The key parameter to optimize for a given SVM kernel is the C parameter. Here is example code from sklearn that shows how to optimize C on a development set.

In [66]:
%matplotlib inline

import numpy as np
from sklearn import model_selection, datasets, svm

digits = datasets.load_digits()
X = digits.data
y = digits.target

svc = svm.SVC(kernel='linear')
C_s = np.logspace(-10, 0, 10)

scores = list()
scores_std = list()
for C in C_s:
    svc.C = C
    this_scores = model_selection.cross_val_score(svc, X, y, n_jobs=1, cv=5)
    scores.append(np.mean(this_scores))
    scores_std.append(np.std(this_scores))

# Do the plotting
import matplotlib.pyplot as plt
plt.figure(1, figsize=(4, 3))
plt.clf()
plt.semilogx(C_s, scores)
plt.semilogx(C_s, np.array(scores) + np.array(scores_std), 'b--')
plt.semilogx(C_s, np.array(scores) - np.array(scores_std), 'b--')
locs, labels = plt.yticks()
plt.yticks(locs, list(map(lambda x: "%g" % x, locs)))
plt.ylabel('CV score')
plt.xlabel('Parameter C')
plt.ylim(0, 1.1)
plt.show()
In [ ]:

◆ Exercise A
From the SVM tuning excerpt, extract the stretch from "X = digits.data" through "scores_std.append(np.std(this_scores))" word for word.
The text and the records are unrelated pieces of material.

◆ Dataset extract
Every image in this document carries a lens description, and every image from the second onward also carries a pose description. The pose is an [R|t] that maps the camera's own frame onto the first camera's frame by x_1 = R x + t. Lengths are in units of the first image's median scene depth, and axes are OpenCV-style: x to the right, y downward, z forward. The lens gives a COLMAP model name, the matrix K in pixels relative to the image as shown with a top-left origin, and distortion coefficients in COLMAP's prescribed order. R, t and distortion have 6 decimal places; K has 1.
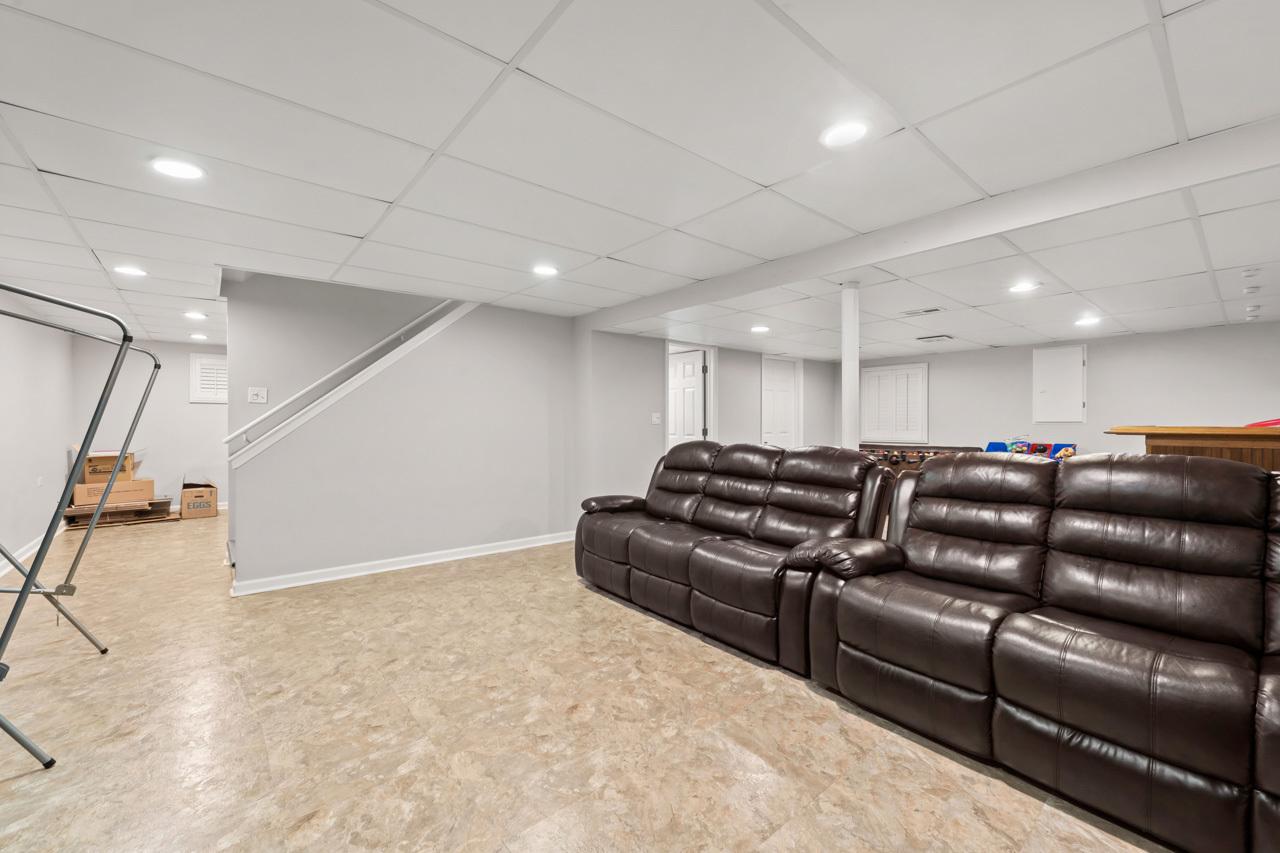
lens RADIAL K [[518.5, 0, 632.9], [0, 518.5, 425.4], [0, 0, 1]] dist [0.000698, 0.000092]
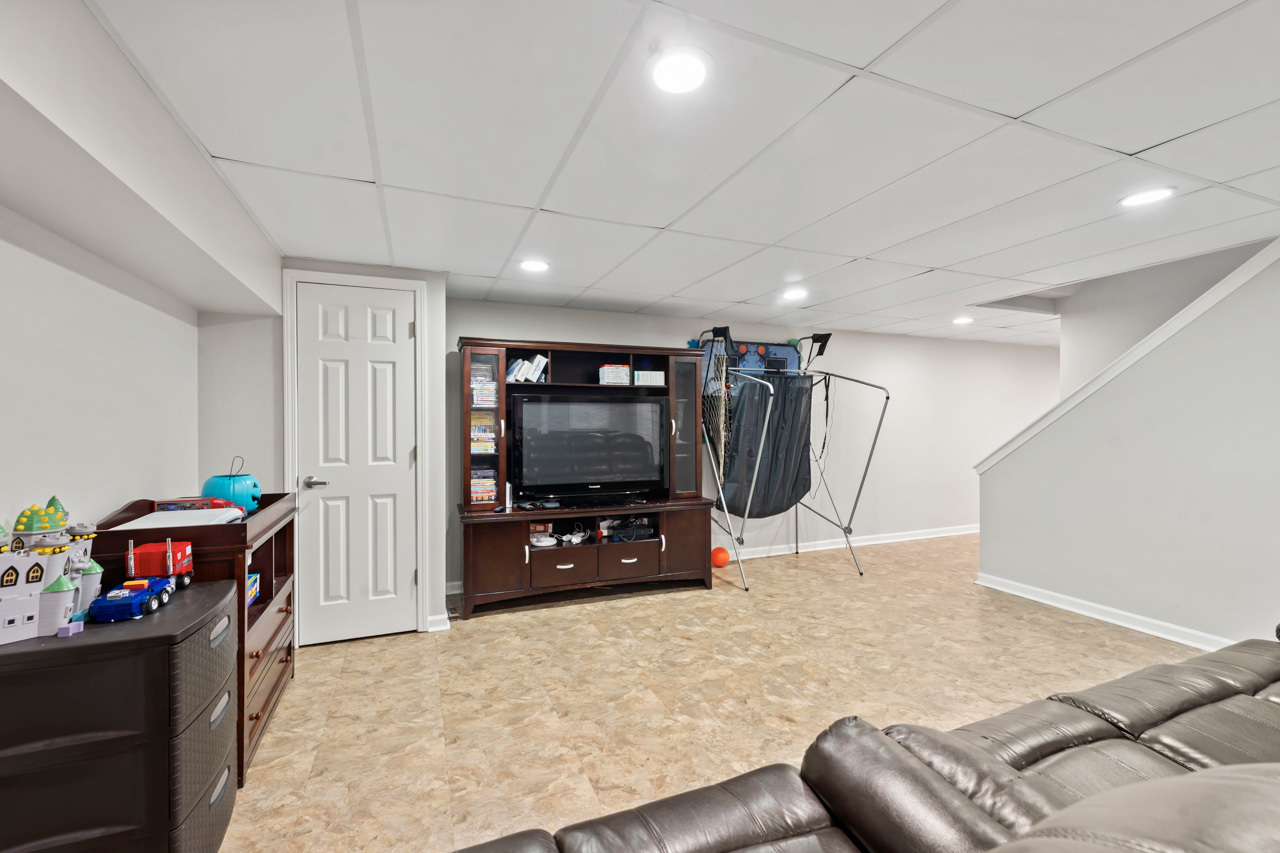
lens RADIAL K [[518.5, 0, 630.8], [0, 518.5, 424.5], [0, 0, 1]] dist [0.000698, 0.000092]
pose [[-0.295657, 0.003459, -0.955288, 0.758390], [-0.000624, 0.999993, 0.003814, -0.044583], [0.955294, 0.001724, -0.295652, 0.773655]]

◆ Exercise B
Copy every line of the records above exactly, leaving the pictures out of your answer.

◆ Output A
X = digits.data
y = digits.target

svc = svm.SVC(kernel='linear')
C_s = np.logspace(-10, 0, 10)

scores = list()
scores_std = list()
for C in C_s:
    svc.C = C
    this_scores = model_selection.cross_val_score(svc, X, y, n_jobs=1, cv=5)
    scores.append(np.mean(this_scores))
    scores_std.append(np.std(this_scores))

◆ Output B
Every image in this document carries a lens description, and every image from the second onward also carries a pose description. The pose is an [R|t] that maps the camera's own frame onto the first camera's frame by x_1 = R x + t. Lengths are in units of the first image's median scene depth, and axes are OpenCV-style: x to the right, y downward, z forward. The lens gives a COLMAP model name, the matrix K in pixels relative to the image as shown with a top-left origin, and distortion coefficients in COLMAP's prescribed order. R, t and distortion have 6 decimal places; K has 1.
lens RADIAL K [[518.5, 0, 632.9], [0, 518.5, 425.4], [0, 0, 1]] dist [0.000698, 0.000092]
lens RADIAL K [[518.5, 0, 630.8], [0, 518.5, 424.5], [0, 0, 1]] dist [0.000698, 0.000092]
pose [[-0.295657, 0.003459, -0.955288, 0.758390], [-0.000624, 0.999993, 0.003814, -0.044583], [0.955294, 0.001724, -0.295652, 0.773655]]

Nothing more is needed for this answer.